====== SUPPLIED MATERIAL

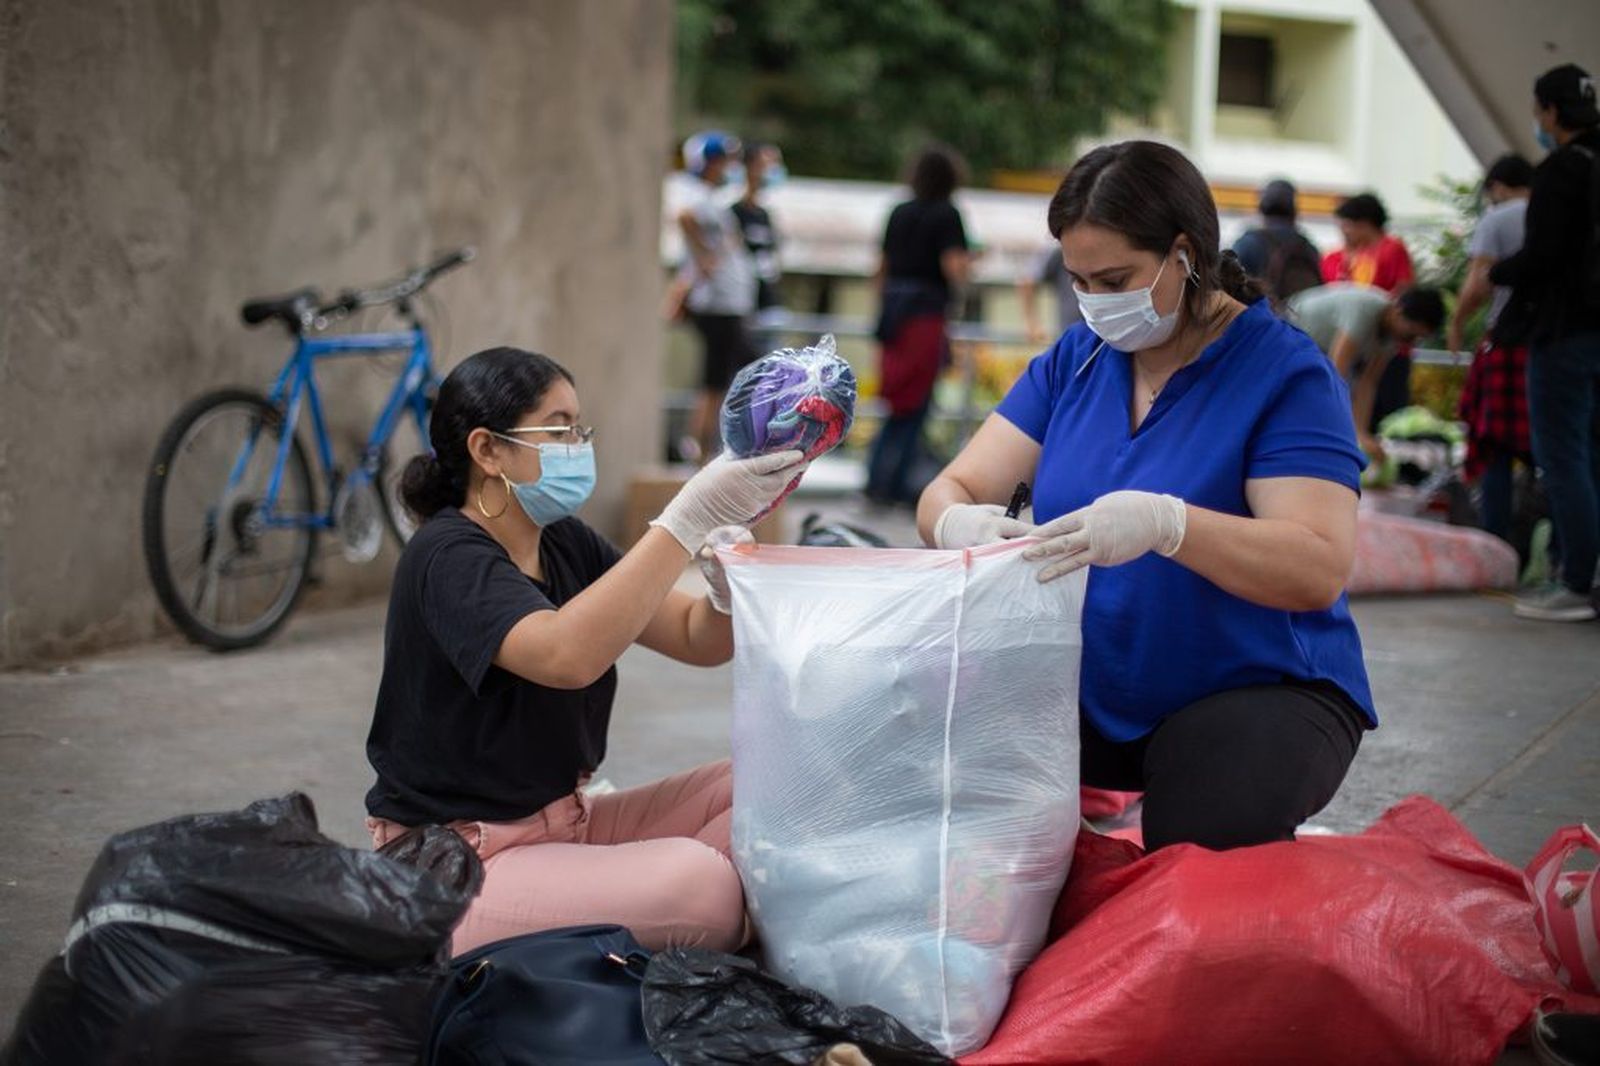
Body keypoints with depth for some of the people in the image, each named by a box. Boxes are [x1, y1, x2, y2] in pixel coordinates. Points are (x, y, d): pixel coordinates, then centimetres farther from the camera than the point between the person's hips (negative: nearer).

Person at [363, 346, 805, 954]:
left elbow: (701, 640, 7)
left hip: (564, 827, 9)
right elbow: (566, 655, -36)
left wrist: (728, 583, -16)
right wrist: (688, 520, -37)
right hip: (456, 867, -9)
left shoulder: (566, 545, 8)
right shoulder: (447, 557, -17)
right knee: (698, 880, -28)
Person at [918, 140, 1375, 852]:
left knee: (1200, 847, -32)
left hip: (1258, 690, -4)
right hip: (1090, 692, 5)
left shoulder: (1285, 372, -10)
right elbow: (949, 492, 2)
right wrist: (958, 523, -24)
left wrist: (1167, 524, -38)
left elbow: (1320, 570, -22)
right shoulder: (1074, 361, 7)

============

> TASK DETAILS
Present all of the data above as a numbered list, one line per item, skipping blank lines and leaving out the picture.

> ANSWER BOX
1. Body keypoints with depth for some of the people in the image, each named by a box. Boxes are [x1, y1, x2, y2] in pixel coordinates. Points are (x, y, d): pixel coordinates, then centimetres farther from the camera than the point between the person's hips (negative: nearer).
2. Person at [363, 346, 805, 954]:
3. left elbow: (701, 640, 7)
4. left hip: (564, 827, 9)
5. right elbow: (566, 655, -36)
6. left wrist: (728, 583, -16)
7. right wrist: (688, 520, -37)
8. right hip: (456, 867, -9)
9. left shoulder: (566, 545, 8)
10. right shoulder: (447, 557, -17)
11. right knee: (698, 880, -28)
12. Person at [918, 140, 1375, 852]:
13. left knee: (1200, 847, -32)
14. left hip: (1258, 690, -4)
15. right hip: (1090, 692, 5)
16. left shoulder: (1285, 372, -10)
17. right elbow: (949, 492, 2)
18. right wrist: (958, 523, -24)
19. left wrist: (1167, 524, -38)
20. left elbow: (1320, 570, -22)
21. right shoulder: (1074, 361, 7)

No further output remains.